Disney’s “Ruby Bridges” movie, the focus of a controversy that recently put Pinellas County in the spotlight, has been cleared for use at North Shore Elementary School in St. Petersburg.
A committee made up of three teachers, two parents and two community members unanimously determined after an 18-minute meeting on April 3 that the 1998 film about a 6-year-old Black girl who integrated a New Orleans elementary school was appropriate for elementary-age children.
They voted to leave the movie intact, with the same rules in place that teachers used to show it in March. They did so after hearing from the second-grade teaching team and a district level content specialist who said the movie is age-appropriate and meets state academic standards.
The committee was brought together to consider a complaint from a parent who contended the movie included too many racial slurs and threats of violence by white adults against the girl as she entered her school surrounded by U.S. marshals. The mom, Emily Conklin, who did not attend Monday’s meeting, argued that the movie could have the effect of teaching that white people hate Black people.
“I personally found the Ruby Bridges film to be an inspiring story about Black people and white people overcoming challenges,” said committee member Kyandra Darling. “I don’t believe the film teaches hate. Instead it displays the ugliness of intolerance … which our students should learn from.”
Committee member Molly Auld, a parent, said she found the movie an appropriate launching point to have needed conversations with her children. She added that she had “complete confidence” in the school’s teachers to select the right curriculum and materials.
“I personally don’t feel like this particular movie needs anything more than what already goes home,” Auld said, supporting the motion to leave “Ruby Bridges” intact.
A crowd of about 50 people, including educators, anti-censorship advocates, members of the Black community and school board member Laura Hine attended.
Terri Lipsey Scott, executive director of the Dr. Carter G. Woodson African American Museum, said she was delighted with the outcome.
“It demonstrates that here in St. Petersburg, all of American history is important to be taught to our scholars,” Lipsey Scott said outside the school. “It saddens me that we even had to have a meeting.”
Hine, the school board’s vice chairperson, said she was pleased that the district process for reviewing challenged materials worked properly.
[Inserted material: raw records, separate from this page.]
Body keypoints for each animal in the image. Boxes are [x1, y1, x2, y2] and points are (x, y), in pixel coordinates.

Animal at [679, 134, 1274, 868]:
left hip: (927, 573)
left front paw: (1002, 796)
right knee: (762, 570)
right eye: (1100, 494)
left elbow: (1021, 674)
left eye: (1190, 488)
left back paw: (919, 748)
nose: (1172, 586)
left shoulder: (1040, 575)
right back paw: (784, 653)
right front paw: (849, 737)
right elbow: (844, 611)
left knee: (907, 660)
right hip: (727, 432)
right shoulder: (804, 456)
She said she was proud of North Shore, where her children attend, for demonstrating that the procedure can be done fairly and democratically.
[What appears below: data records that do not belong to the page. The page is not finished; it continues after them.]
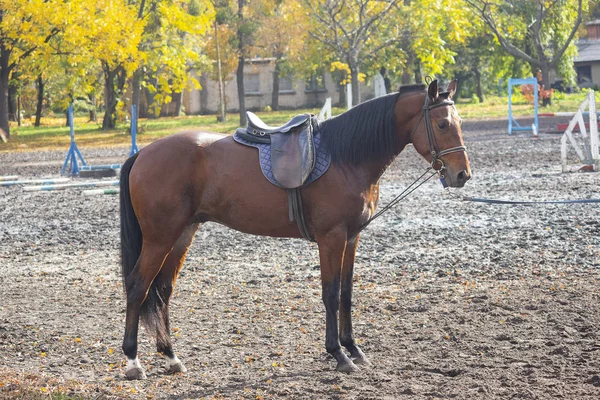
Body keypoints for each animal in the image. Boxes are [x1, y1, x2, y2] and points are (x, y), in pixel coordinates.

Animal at [119, 78, 472, 378]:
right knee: (138, 287)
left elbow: (346, 293)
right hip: (160, 237)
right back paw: (133, 361)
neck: (346, 157)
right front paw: (338, 354)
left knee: (163, 290)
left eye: (459, 124)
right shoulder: (332, 237)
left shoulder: (352, 238)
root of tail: (143, 153)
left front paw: (354, 349)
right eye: (442, 124)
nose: (462, 175)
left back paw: (171, 356)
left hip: (182, 234)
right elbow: (330, 293)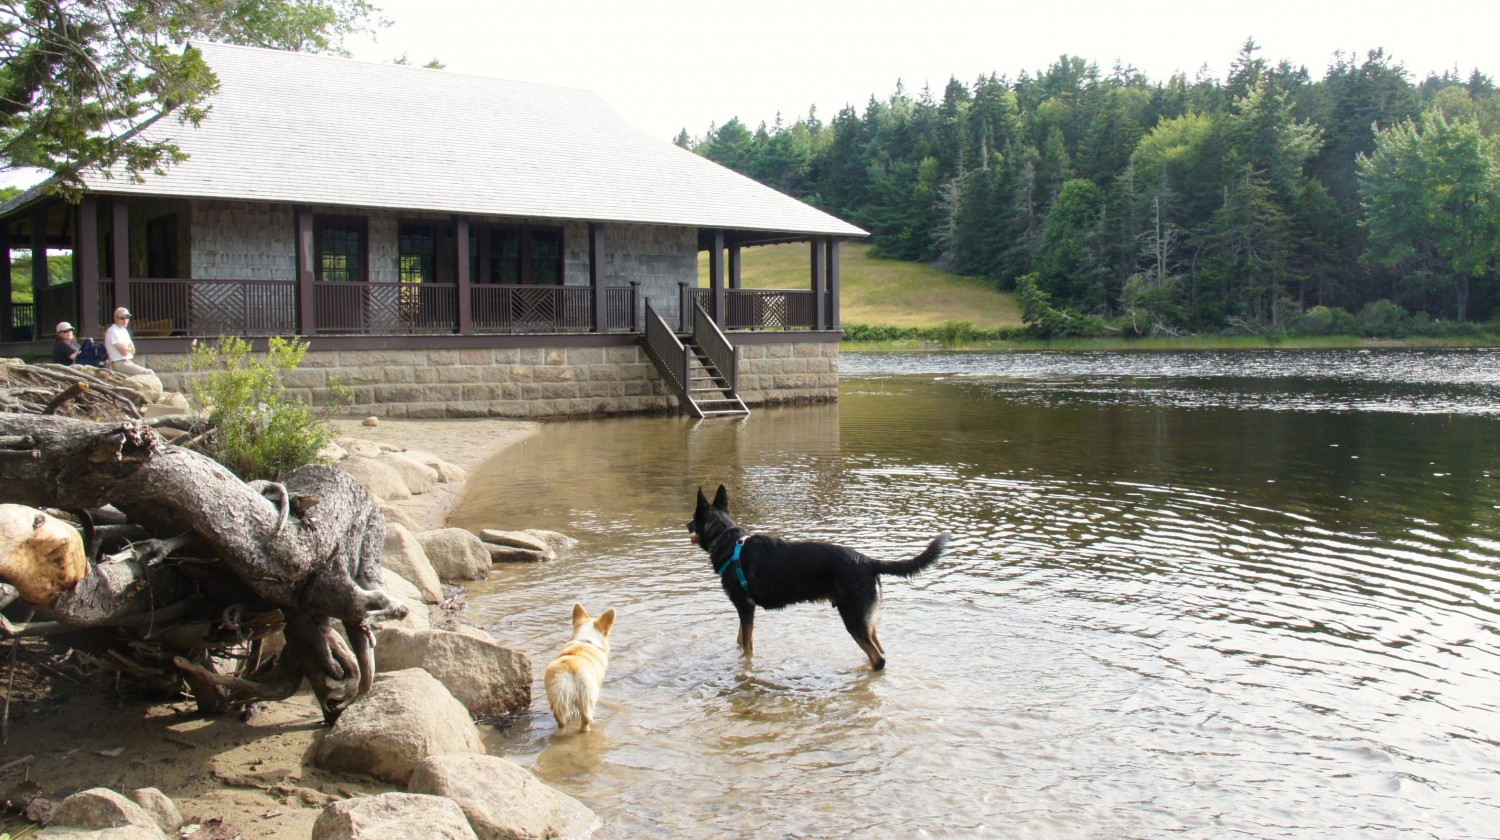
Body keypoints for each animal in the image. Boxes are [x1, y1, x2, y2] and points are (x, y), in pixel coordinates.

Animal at [687, 486, 942, 669]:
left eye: (693, 516)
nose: (686, 524)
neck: (726, 539)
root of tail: (867, 561)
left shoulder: (745, 606)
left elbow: (748, 646)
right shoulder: (746, 609)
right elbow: (740, 641)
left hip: (852, 618)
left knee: (879, 659)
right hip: (867, 620)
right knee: (879, 649)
She said the school’s second grade parents have taken the needed next step, reaching out to Conklin to let her know that they respect her voice and welcome her family.
“Our society has got to come to a place where we can have a conversation, disagree and then stand together,” Hine said.
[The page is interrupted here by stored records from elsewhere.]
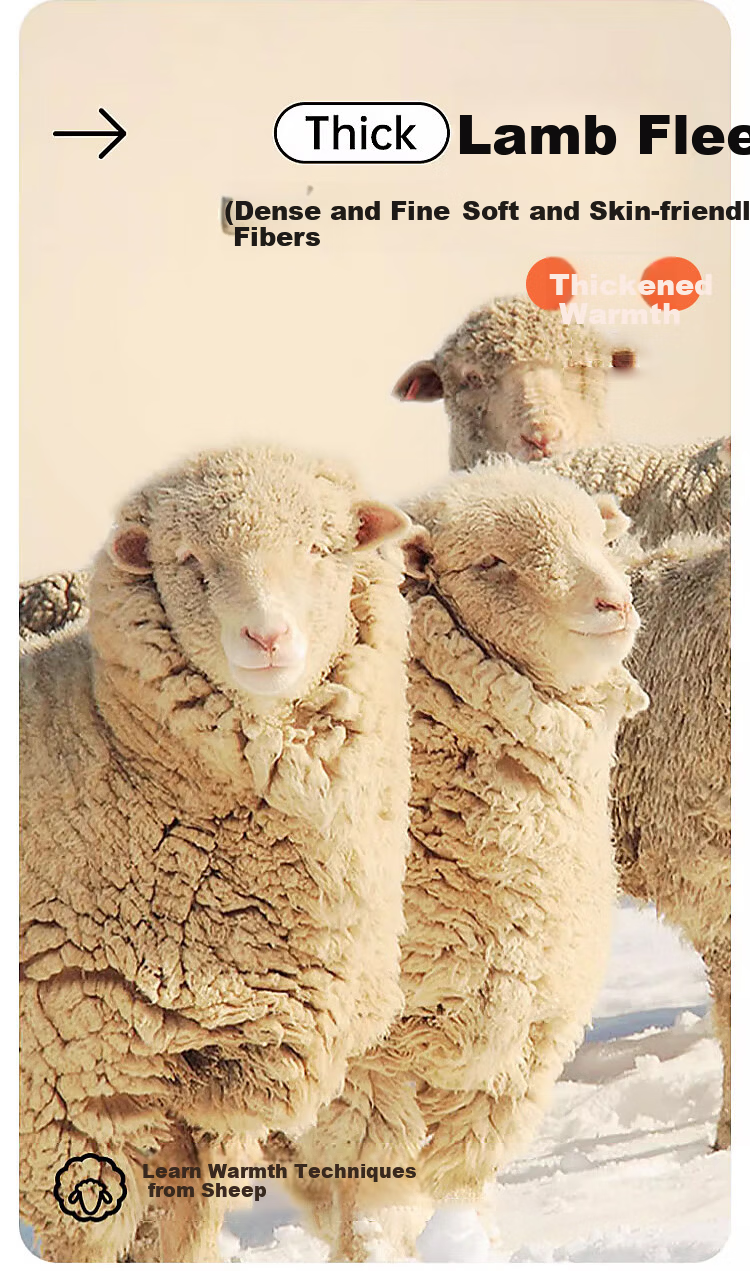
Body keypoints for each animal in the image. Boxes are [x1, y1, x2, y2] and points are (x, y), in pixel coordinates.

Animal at [20, 443, 413, 1263]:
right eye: (190, 560)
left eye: (320, 549)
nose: (267, 638)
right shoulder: (67, 1087)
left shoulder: (192, 1109)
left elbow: (179, 1239)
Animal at [270, 459, 648, 1261]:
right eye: (492, 563)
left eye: (598, 536)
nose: (613, 602)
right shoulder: (363, 1061)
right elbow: (374, 1185)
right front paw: (374, 1249)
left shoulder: (517, 1046)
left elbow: (460, 1174)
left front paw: (465, 1240)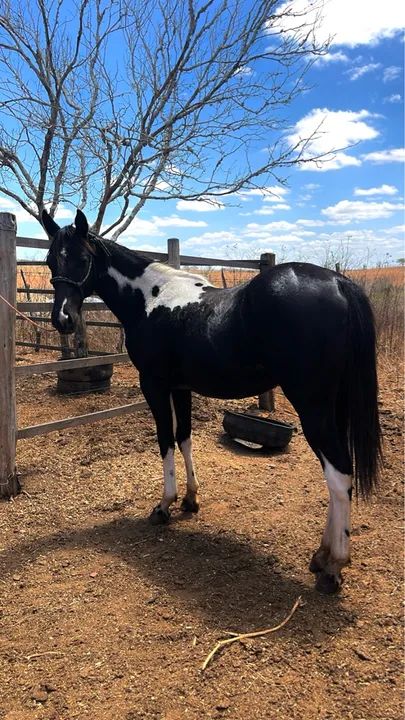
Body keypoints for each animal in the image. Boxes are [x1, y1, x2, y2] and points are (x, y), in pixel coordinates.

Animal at [42, 208, 382, 594]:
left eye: (82, 259)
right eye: (51, 259)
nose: (62, 319)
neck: (151, 299)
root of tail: (339, 283)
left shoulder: (154, 385)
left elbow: (165, 441)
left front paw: (164, 506)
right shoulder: (181, 388)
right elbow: (185, 439)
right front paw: (191, 500)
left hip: (313, 407)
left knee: (339, 476)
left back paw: (334, 567)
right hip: (332, 407)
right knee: (339, 474)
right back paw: (321, 556)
Second graders at North Shore watched the movie, rated TV-PG, in early March as part of a Black history lesson. Parents received information about the material two weeks ahead of time and were asked for permission to show the movie to their children.
Two families opted out.
A couple of days later, Conklin, who did not allow her child to watch, filed a formal challenge to the movie. A top district official told her that the movie was removed from the school’s K-5 curriculum, and word quickly spread that it was banned at North Shore Elementary.
Within a week, Superintendent Kevin Hendrick clarified that the movie remained available for use in all schools including North Shore, as the district’s materials-challenge policy provides, provided teachers follow the rules for showing a movie rated PG or higher.
But the story already had gone viral internationally about the challenge and the district’s initial announcement that it wouldn’t be shown at North Shore anymore.
Much of the response came in defense of the movie. Many people noted that the state has laws requiring that children be taught the facts of Black history in the United States, and said the movie offers an accurate depiction of what happened to Bridges, now a civil rights activist.
“If you deny history and hide things, how do you get the younger generation to understand and know what is wrong?” Euzhan Palcy, the movie’s director, told the Tampa Bay Times.
Palcy suggested if a 6-year-old Ruby could endure the taunts and slurs, children older than she should be able to watch a film about it.
Many also questioned the ability of a single person to drive a decision about school materials, particularly in a case where response by nearly all other parents supported the use of the movie.
On the other side came the argument that elementary-age children should not hear racial slurs such as those used in the movie, and the school should not provide access to such language. Some said schools should not use movies rated beyond G in their lessons for the early grades, arguing that the material should be saved for older students.